Source records

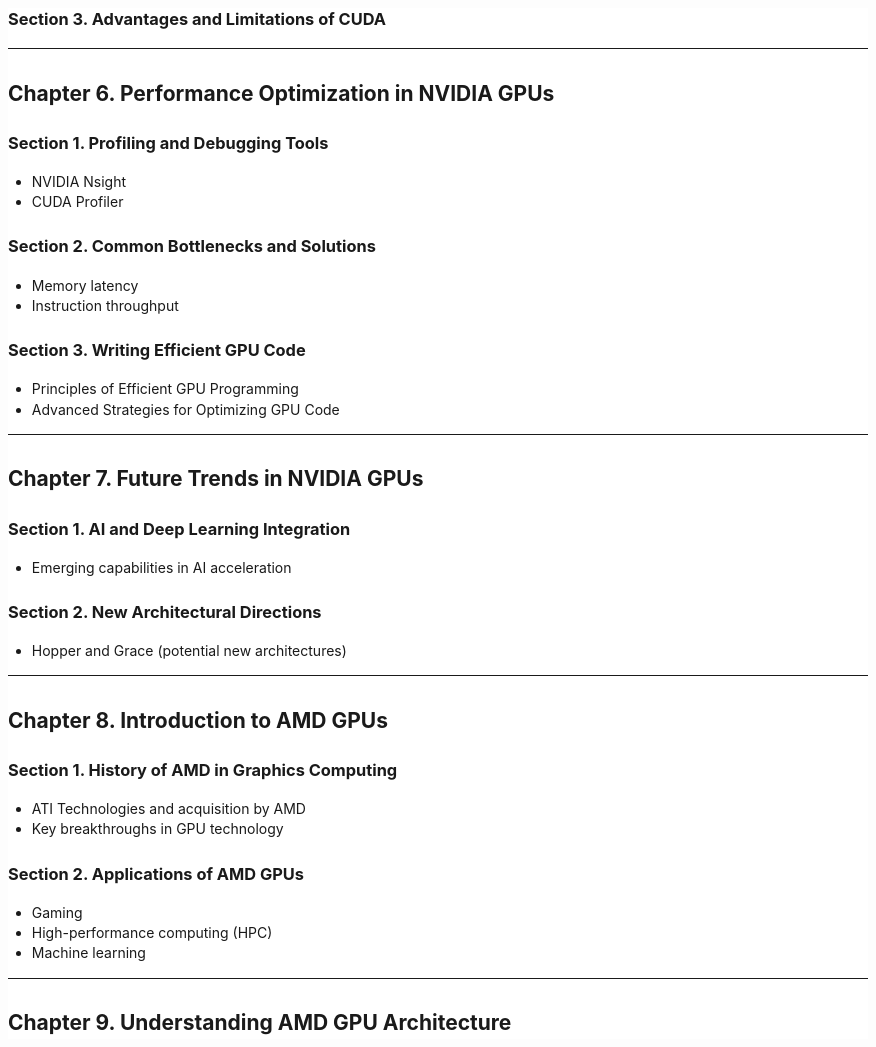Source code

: ### Section 3. Advantages and Limitations of CUDA

---

## Chapter 6. Performance Optimization in NVIDIA GPUs

### Section 1. Profiling and Debugging Tools

- NVIDIA Nsight
- CUDA Profiler

### Section 2. Common Bottlenecks and Solutions

- Memory latency
- Instruction throughput

### Section 3. Writing Efficient GPU Code

- Principles of Efficient GPU Programming
- Advanced Strategies for Optimizing GPU Code

---

## Chapter 7. Future Trends in NVIDIA GPUs

### Section 1. AI and Deep Learning Integration

- Emerging capabilities in AI acceleration

### Section 2. New Architectural Directions

- Hopper and Grace (potential new architectures)

---

## Chapter 8. Introduction to AMD GPUs

### Section 1. History of AMD in Graphics Computing

- ATI Technologies and acquisition by AMD
- Key breakthroughs in GPU technology

### Section 2. Applications of AMD GPUs

- Gaming
- High-performance computing (HPC)
- Machine learning

---

## Chapter 9. Understanding AMD GPU Architecture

Work task
Having found the line with "- Instruction throughput", please set it down along with every line after it through the end of the material above, exactly and with nothing added.

Solution for this problem
- Instruction throughput

### Section 3. Writing Efficient GPU Code

- Principles of Efficient GPU Programming
- Advanced Strategies for Optimizing GPU Code

---

## Chapter 7. Future Trends in NVIDIA GPUs

### Section 1. AI and Deep Learning Integration

- Emerging capabilities in AI acceleration

### Section 2. New Architectural Directions

- Hopper and Grace (potential new architectures)

---

## Chapter 8. Introduction to AMD GPUs

### Section 1. History of AMD in Graphics Computing

- ATI Technologies and acquisition by AMD
- Key breakthroughs in GPU technology

### Section 2. Applications of AMD GPUs

- Gaming
- High-performance computing (HPC)
- Machine learning

---

## Chapter 9. Understanding AMD GPU Architecture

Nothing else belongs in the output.